Bir gün o anki ruh halinizi merak ederseniz yazmayı deneyin. Bakalım neler yansıyacak kaleminizden? Sevgiyi veya çiçeklerin kokusunu mu anlatmak isteyeceksiniz, yoksa öfke ve nefretten mi bahsedeceksiniz? Aklınıza gelen kelimeler neyi yaşadığınızı gösterir. Diyelim ki o gün gerginsiniz. Birkaç cümleden sonra beyninizden dökülenler hızlanacak ve gerçek duygularınızı resmedeceksiniz.
Sonra yazdıklarınıza bir bakın. Ama cümlelerin dizilişinden çok, içeriğinde ne olduğuna bakın. Özellikle son cümleler önemlidir. En iyi onlar anlatır ruh halinizi….
Yazmak terapidir denir. Çünkü beyninizin derinliklerinden bir akış söz konusudur. Rahatlatır kişiyi. Aynı zaman da kendi resmini de yapmayı da sağlar.

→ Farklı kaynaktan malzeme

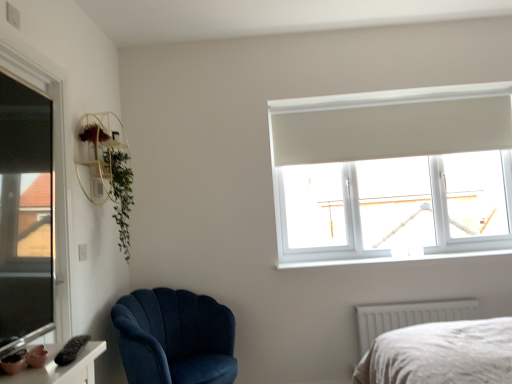
Question: From the image's perspective, is green leafy plant at upper left positioned above or below white plastic window sill at upper right?

Choices:
 (A) above
 (B) below

Answer: (A)

Question: Is green leafy plant at upper left inside or outside of white plastic window sill at upper right?

Choices:
 (A) outside
 (B) inside

Answer: (A)

Question: Estimate the real-world distances between objects in this image. Which object is farther from the white textured radiator at lower right?

Choices:
 (A) transparent glass window at left, which is the second window in back-to-front order
 (B) transparent glass window at upper right, which is the 1th window in back-to-front order
 (C) white plastic window sill at upper right
 (D) matte pink ceramic at lower left
 (E) velvet blue armchair at lower left

Answer: (D)

Question: Estimate the real-world distances between objects in this image. Which object is closer to the white plastic window sill at upper right?

Choices:
 (A) gold metallic shelf at upper left
 (B) green leafy plant at upper left
 (C) transparent glass window at upper right, marked as the 2th window in a front-to-back arrangement
 (D) white textured radiator at lower right
 (E) transparent glass window at left, which is the second window in back-to-front order

Answer: (D)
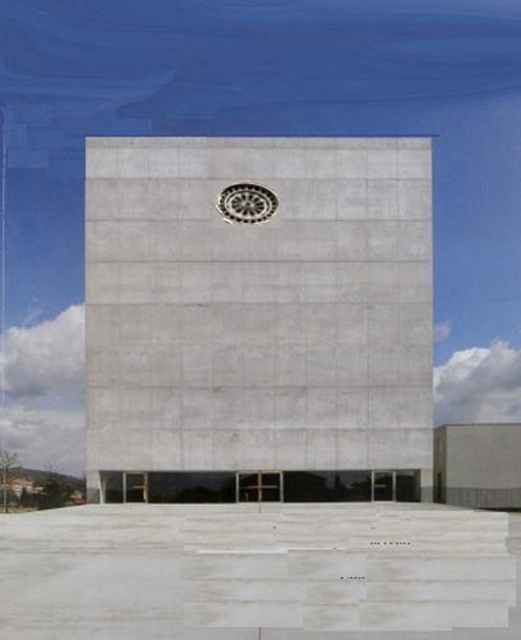
Can you confirm if gray concrete tower at center is smaller than black metal clock at center?

Incorrect, gray concrete tower at center is not smaller in size than black metal clock at center.

Does gray concrete tower at center have a larger size compared to black metal clock at center?

Correct, gray concrete tower at center is larger in size than black metal clock at center.

Is point (390, 300) behind point (221, 198)?

No, it is in front of (221, 198).

Identify the location of gray concrete tower at center. pos(258,321).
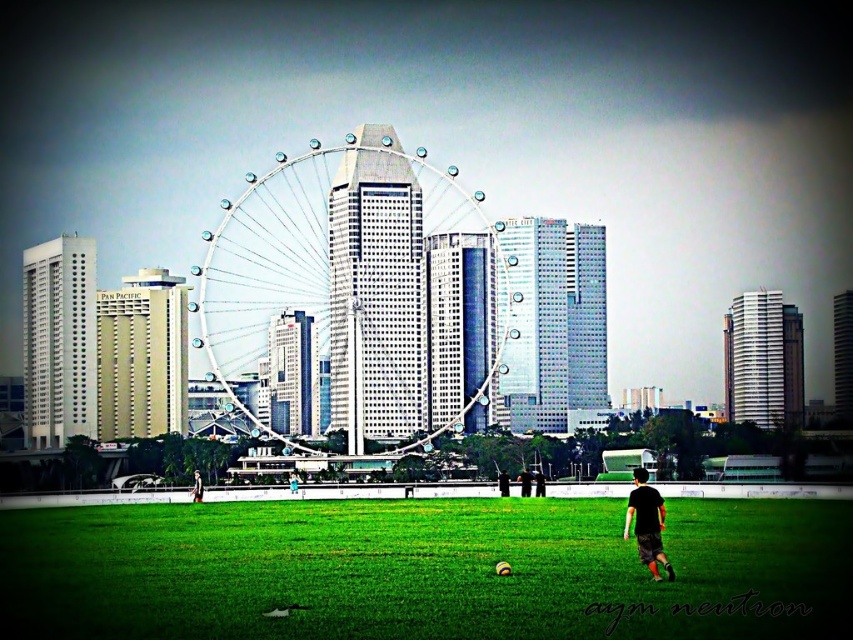
Does black matte shirt at lower right appear over black fabric shirt at lower center?

Actually, black matte shirt at lower right is below black fabric shirt at lower center.

Does black matte shirt at lower right have a lesser width compared to black fabric shirt at lower center?

Incorrect, black matte shirt at lower right's width is not less than black fabric shirt at lower center's.

Does point (662, 500) come closer to viewer compared to point (192, 496)?

No.

At what (x,y) coordinates should I click in order to perform the action: click on black matte shirt at lower right. Please return your answer as a coordinate pair (x, y). This screenshot has height=640, width=853. Looking at the image, I should click on (647, 524).

Can you confirm if green grass field at lower center is shorter than metallic silver ferris wheel at center?

Yes.

Who is lower down, green grass field at lower center or metallic silver ferris wheel at center?

green grass field at lower center is lower down.

Which is behind, point (688, 561) or point (454, 208)?

The point (688, 561) is more distant.

Find the location of `green grass field at lower center`. green grass field at lower center is located at coordinates (425, 570).

Is metallic silver ferris wheel at center below black fabric shirt at lower center?

Incorrect, metallic silver ferris wheel at center is not positioned below black fabric shirt at lower center.

Can you confirm if metallic silver ferris wheel at center is positioned to the left of black fabric shirt at lower center?

In fact, metallic silver ferris wheel at center is to the right of black fabric shirt at lower center.

Does point (234, 237) lie behind point (198, 472)?

No, it is not.

Where is `metallic silver ferris wheel at center`? metallic silver ferris wheel at center is located at coordinates (357, 300).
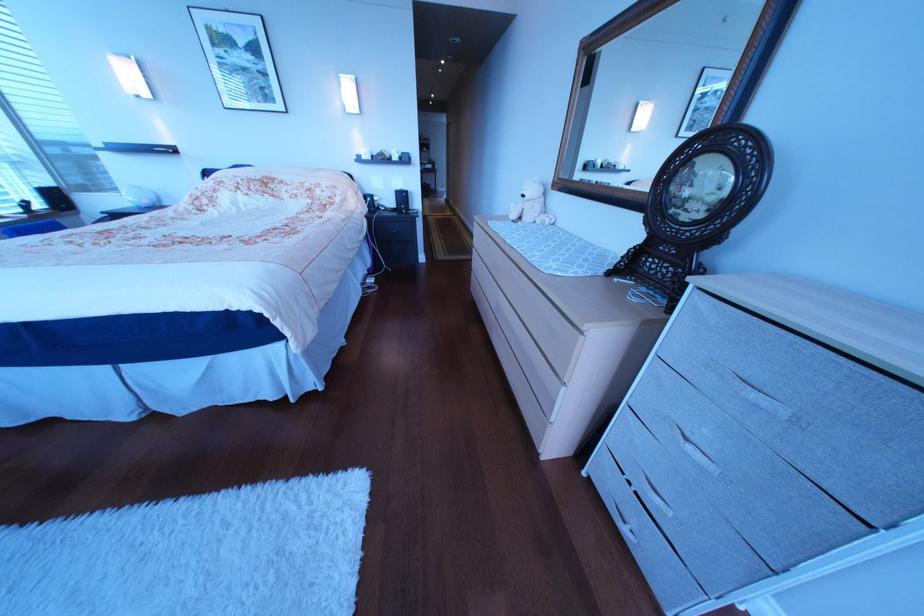
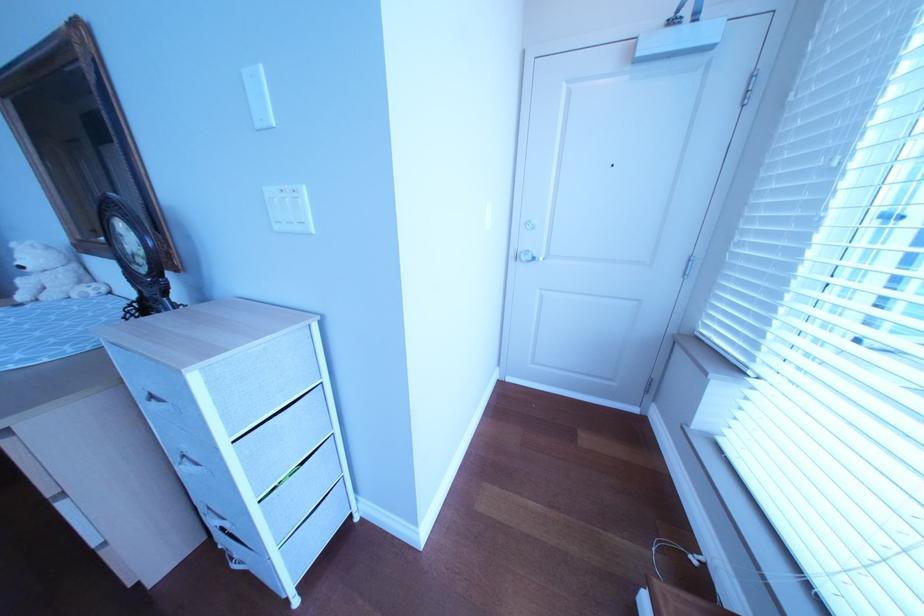
Where in the second image is the point corresponding to point 539,198 from the first image?

(37, 270)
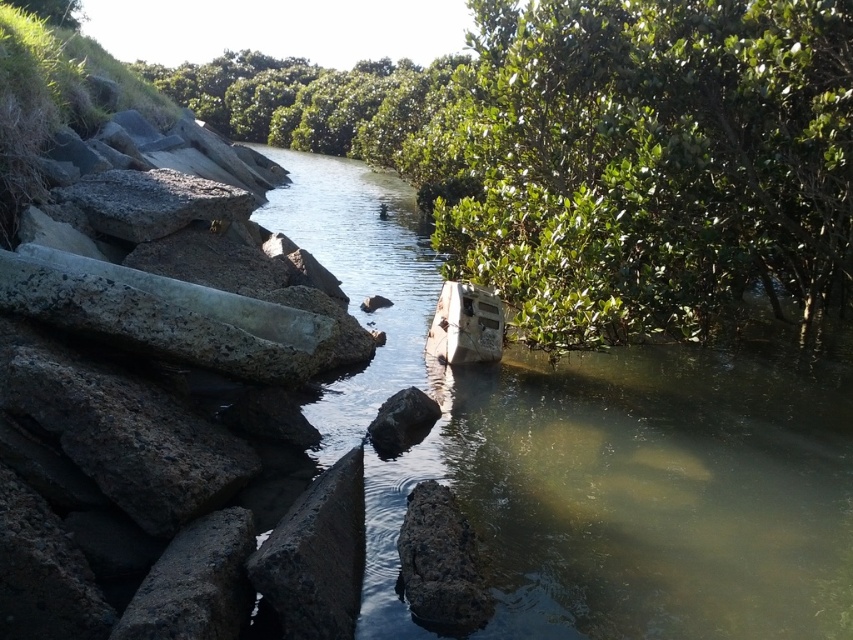
Question: Which of the following is the farthest from the observer?

Choices:
 (A) (132, 196)
 (B) (461, 616)
 (C) (384, 115)
 (D) (563, 273)

Answer: (C)

Question: Does green leafy tree at upper center have a larger size compared to dark gray concrete at lower left?

Choices:
 (A) no
 (B) yes

Answer: (B)

Question: Which of the following is the farthest from the observer?

Choices:
 (A) rusty metal boat at center
 (B) dark gray concrete at lower left
 (C) concrete block at center
 (D) rusty metallic rock at center

Answer: (A)

Question: Which of these objects is positioned farthest from the green leafy tree at upper center?

Choices:
 (A) rough concrete rock at left
 (B) smooth gray rock at center
 (C) gray rough stone at upper left
 (D) green leafy tree at center

Answer: (D)

Question: Is green leafy tree at upper center closer to the viewer compared to smooth gray rock at center?

Choices:
 (A) yes
 (B) no

Answer: (B)

Question: Can you confirm if green leafy tree at center is bigger than green leafy tree at upper center?

Choices:
 (A) no
 (B) yes

Answer: (A)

Yazdıklarınıza bakarsanız kendinizin psikoloğu da olmuş olursunuz.
Çoğumuz yazmaya üşenir. Zamanım yok, ya da yeteneğim yok diye uğraşmak istemez. Tabii tercih meselesi, ben de resim yapmaktan hiç anlamam. Fakat bence insan mutlaka bir sanat dalı ile uğraşmalı. Çünkü sanatın her dalı bir terapidir. Ve aynı zamanda kişiyi inceltir, zarifleştirir. Sanatla uğraşmayan ruhlar güdük kalır ve problem yaratır.
Daha önce de bahsetmiştim. Hitler gençliğinde resim yaparmış. Hem de iyi bir ressammış. Eğer politikaya atılacağına resim yapmayı sürdürseydi dünyanın başına bela olmayacaktı deniyor.
Ve, sanat yaratıcılıktır. İnsanoğlunun tanrılaşmasıdır. Olmayan bir şeyden değişik ve güzel bir şey meydana getirmesidir. Yüksek beyin ve yüksek kültürlerin işidir.
İlkel beyinler ise daha çok maddi yükselişle ve egolarını bina etmekle uğraşırlar.